(Given passage)
╭──

I have the LANG var set to en_US. The messages the are failing are a variety of language types including "us-ascii". If it is a protocol failure what could be causing it. The SpamC and SpamD are running on the same machine.
> If it is a protocol failure what could be causing it I don't know. I tried forcing a timeout by setting a snall value for the spamc -t option, but that returned an error code 74, not 76 like you are seeing. The effect is close to what you are seeing, though. Spamc is getting an error while spamd thinks nothing is wrong. What are all the command line options you are using for spamd and spamc?
SpamD command line: perl.exe spamd -D -s /var/log/spamd.log -r /var/log/spamd.pid SpamC: spamc -x < infile > outfile
I've reproduced this doing the following. Maybe someone can see if it happens outside of Cygwin. I did this with a build of the 3.0.1 branch. I haven't yet tried it in trunk. I ran spamd using the command line spamd -D -s /c/temp/zsaspderr.log -r /c/temp/spand.pid I ran spamc repeatedly using the example input from the last attached sample using the following script, with the output shown: $ myvar=0 ; while [ $myvar -ne 10 ] ; do spamc -x < zs2.out > zsa2.out ; echo $? ; myvar=$(( $myvar + 1 )) ; done 0 0 0 76 76 0 76 76 76 0
More results: I got the same sporadic return code 76 using svn trunk under Cygwin (perl 5.8.5), and also when I added a sleep n delay of 5, 10, and 20 seconds between successive calls to spamc. So it isn't a timing problem caused by sending rapid messages to spamd. I did not get any return code 76 when I repeated the test under Fedora Core 2, perl 5.8.3.

╰──

(Exercise prompt) Copy the forum thread from "I have the LANG" to "the same machine.", inclusive, swapping "same machine" for "same host".

(Dataset content)
╭──

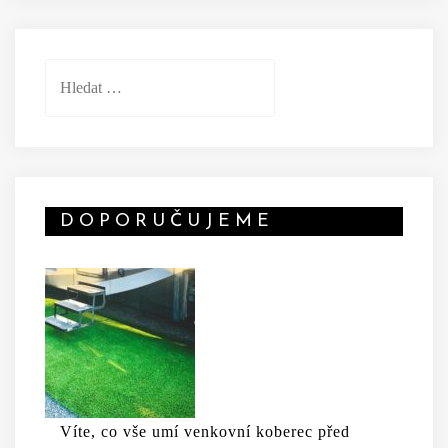
Vyhledávání
DOPORUČUJEME
Víte, co vše umí venkovní koberec před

╰──

(Task solution)
I have the LANG var set to en_US. The messages the are failing are a variety of language types including "us-ascii". If it is a protocol failure what could be causing it. The SpamC and SpamD are running on the same host.